Marie de Manacéïne, L’Anarchie passive et le comte Léon Tolstoï 1895



L’ANARCHIE PASSIVE



I

Il existe des états maladifs passagers où tout ce que l’on voit se présente à nous sous une teinte jaune. Le même état peut être produit à volonté par l’emploi de la santonine, qui nous fait voir tout en jaune. Enfin on note des anomalies héréditaires de la vision, qui se caractérisent par l’impossibilité de percevoir certaines couleurs ; ainsi, par exemple, il y a des individus qui ne voient que le noir et le blanc (Spürzheim et Haddart[1] en parlent) et toute la richesse infiniment variée du prisme leur échappe. D’autres ne perçoivent pas le rouge, mais conservent la faculté de distinguer les autres couleurs. Il y a des sujets qui, de tous les rayons du spectre solaire, ne peuvent discerner que les rayons jaunes et bleus (Ricco)[2] et ainsi de suite. Dans ces cas de cécité partielle ou complète pour les couleurs, la vue reste ordinairement normale sous tous les autres rapports.
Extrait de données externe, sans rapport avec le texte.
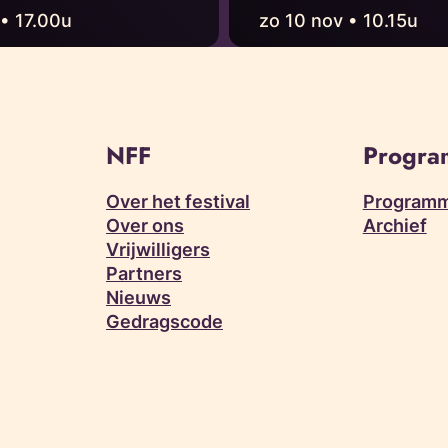
 • 17.00u
zo 10 nov • 10.15u
NFF
Progr
Over het festival
Programm
Over ons
Archief
Vrijwilligers
Partners
Nieuws
Gedragscode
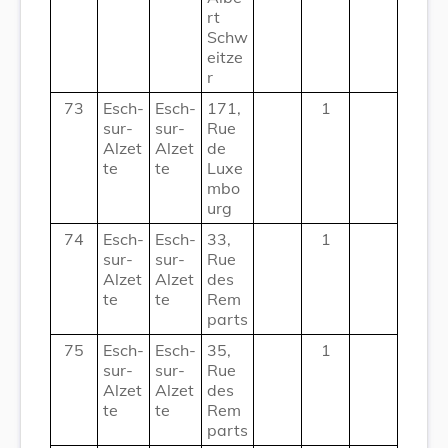
rt
Schw
eitze
r
73
Esch-
Esch-
171,
1
sur-
sur-
Rue
Alzet
Alzet
de
te
te
Luxe
mbo
urg
74
Esch-
Esch-
33,
1
sur-
sur-
Rue
Alzet
Alzet
des
te
te
Rem
parts
75
Esch-
Esch-
35,
1
sur-
sur-
Rue
Alzet
Alzet
des
te
te
Rem
parts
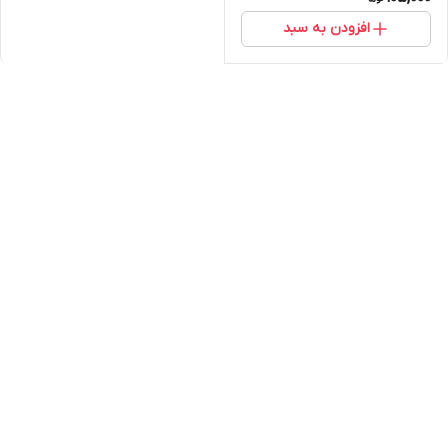
افزودن به سبد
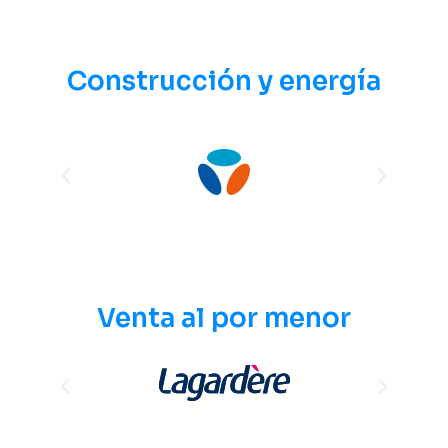
Construcción y energía
Venta al por menor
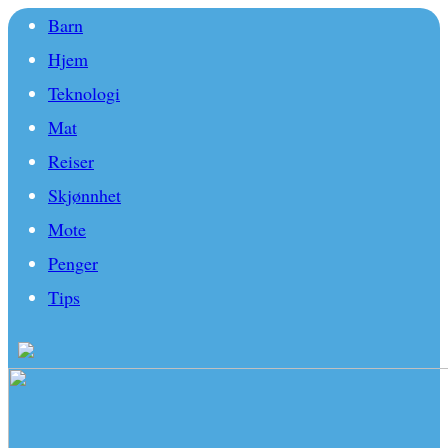
Barn
Hjem
Teknologi
Mat
Reiser
Skjønnhet
Mote
Penger
Tips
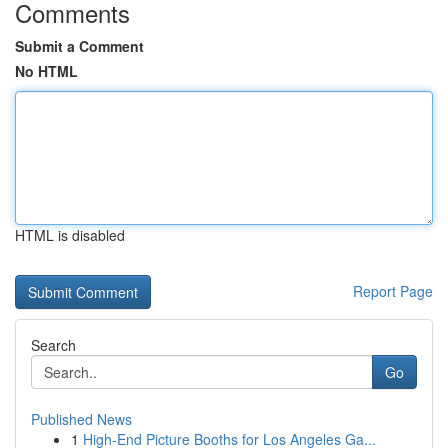
Comments
Submit a Comment
No HTML
HTML is disabled
Report Page
Search
Go
Published News
1
High-End Picture Booths for Los Angeles Ga...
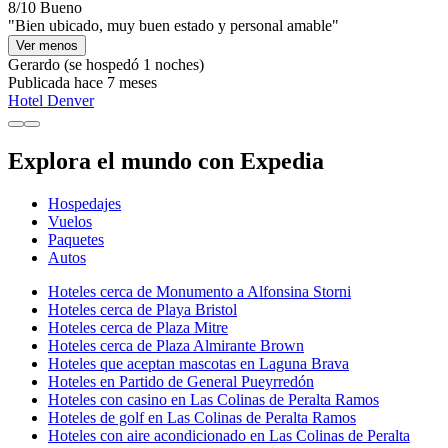
8/10
Bueno
"Bien ubicado, muy buen estado y personal amable"
Ver menos
Gerardo
(se hospedó 1 noches)
Publicada hace 7 meses
Hotel Denver
Explora el mundo con Expedia
Hospedajes
Vuelos
Paquetes
Autos
Hoteles cerca de Monumento a Alfonsina Storni
Hoteles cerca de Playa Bristol
Hoteles cerca de Plaza Mitre
Hoteles cerca de Plaza Almirante Brown
Hoteles que aceptan mascotas en Laguna Brava
Hoteles en Partido de General Pueyrredón
Hoteles con casino en Las Colinas de Peralta Ramos
Hoteles de golf en Las Colinas de Peralta Ramos
Hoteles con aire acondicionado en Las Colinas de Peralta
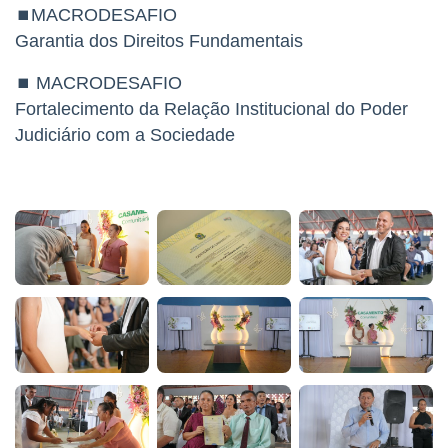
⏹MACRODESAFIO
Garantia dos Direitos Fundamentais
⏹ MACRODESAFIO
Fortalecimento da Relação Institucional do Poder
Judiciário com a Sociedade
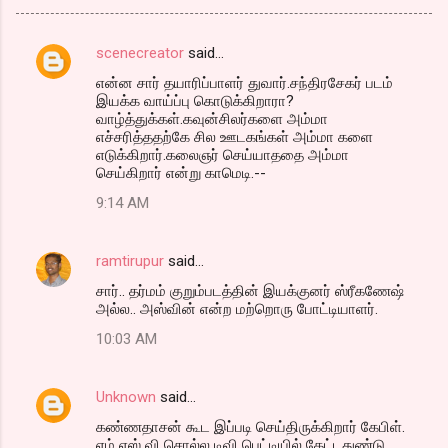
scenecreator
said…
C
என்ன சார் தயாரிப்பாளர் துவார்.சந்திரசேகர் படம்
o
இயக்க வாய்ப்பு கொடுக்கிறாரா?
m
வாழ்த்துக்கள்.கவுன்சிலர்களை அம்மா
எச்சரித்ததற்கே சில ஊடகங்கள் அம்மா களை
m
எடுக்கிறார்.கலைஞர் செய்யாததை அம்மா
செய்கிறார் என்று காமெடி.--
e
n
9:14 AM
t
s
ramtirupur
said…
சார்.. தர்மம் குறும்படத்தின் இயக்குனர் ஸ்ரீகணேஷ்
அல்ல.. அஸ்வின் என்ற மற்றொரு போட்டியாளர்.
10:03 AM
Unknown
said…
கண்ணதாசன் கூட இப்படி செய்திருக்கிறார் கேபிள்.
எம் எஸ் வி சொல்ல டிவி பெட்டியில் கேட்டதுண்டு.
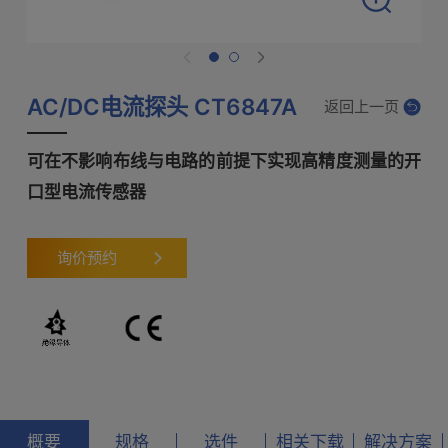
AC/DC电流探头 CT6847A
返回上一页
可在不影响布线与电路的前提下实现高精度测量的开
口型电流传感器
询价预约
概要
规格
选件
相关下载
解决方案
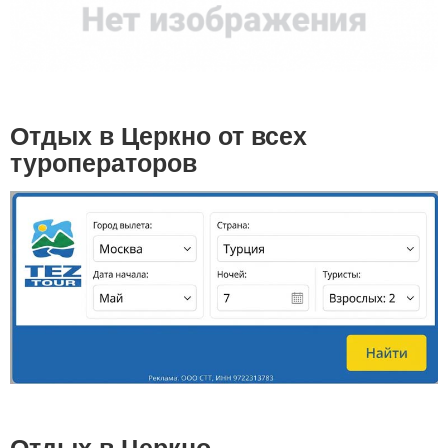
Отдых в Церкно от всех
туроператоров
Отдых в Церкно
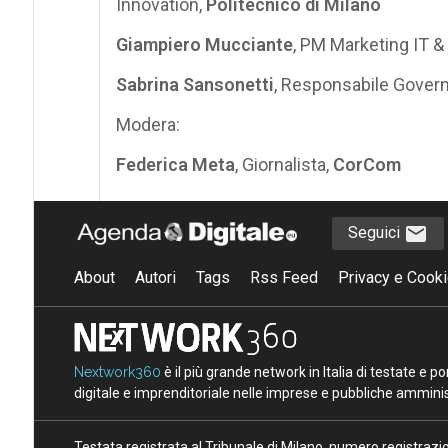
Innovation,
Politecnico di Milano
Giampiero Mucciante
, PM Marketing IT &
Sabrina Sansonetti
, Responsabile Govern
Modera:
Federica Meta
, Giornalista,
CorCom
Seguici
About
Autori
Tags
Rss Feed
Privacy e Cooki
Nextwork360
è il più grande network in Italia di testate e 
digitale e imprenditoriale nelle imprese e pubbliche amminist
Testata registrata al Tribunale di Milano, numero registraz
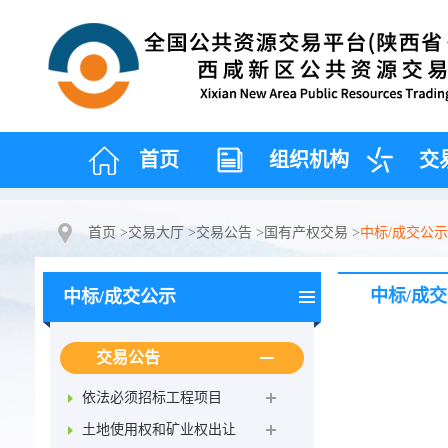
首页
组织机构
交
首页
>
交易大厅
>
交易公告
>
国有产权交易
>
中标/成交公示
中标/成
中标/成交公示
交易公告
依法必须招标工程项目
土地使用权和矿业权出让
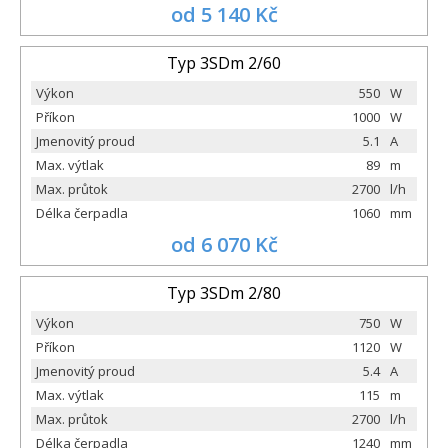
od 5 140 Kč
Typ 3SDm 2/60
Výkon
550
W
Příkon
1000
W
Jmenovitý proud
5.1
A
Max. výtlak
89
m
Max. průtok
2700
l/h
Délka čerpadla
1060
mm
od 6 070 Kč
Typ 3SDm 2/80
Výkon
750
W
Příkon
1120
W
Jmenovitý proud
5.4
A
Max. výtlak
115
m
Max. průtok
2700
l/h
Délka čerpadla
1240
mm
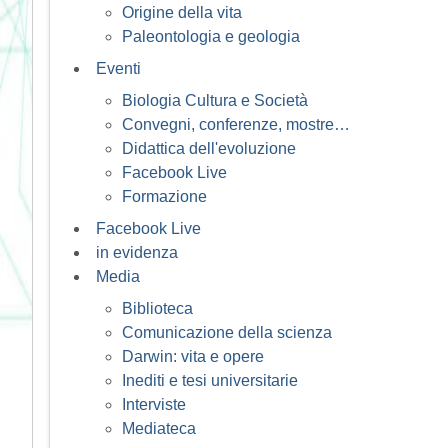
Origine della vita
Paleontologia e geologia
Eventi
Biologia Cultura e Società
Convegni, conferenze, mostre…
Didattica dell'evoluzione
Facebook Live
Formazione
Facebook Live
in evidenza
Media
Biblioteca
Comunicazione della scienza
Darwin: vita e opere
Inediti e tesi universitarie
Interviste
Mediateca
Les faits de ce genre démontrent que quelques changements pathologiques de l’organisme humain, quelques modifications héréditaires dans la construction de l’organe visuel, et même la seule introduction dans l’organisme d’une quantité minime de santonine sont déjà suffisants pour occasionner un changement plus ou moins grand dans la faculté de percevoir les couleurs et leurs différentes nuances. De telles anomalies se rencontrent assez souvent, mais les personnes qui en sont affligées ne se permettent jamais de s’en glorifier et ne cherchent pas à persuader aux autres que l’état normal et salutaire consiste précisément à voir le monde comme ils le voient eux-mêmes, c’est-à-dire sans la couleur rouge, ou même sans aucune espèce de couleur, et seulement en blanc et en noir. Personne ne le fait, car les hommes ont, depuis des siècles, compris la nécessité absolue de contrôler les données de la conscience individuelle par les données de la conscience générale de l’humanité. Si, après avoir ingurgité une certaine quantité de santonine, je vois tout en jaune, cela

  1. Hugo Magnus. Die Farbenblindheit, 1878. — Le même, Die Bedeutung des farbigen Lichtes für das gesunde und kranke Auge, 1875.
  2. Ricco. Annali di Ottalmologia, 1876, t. V.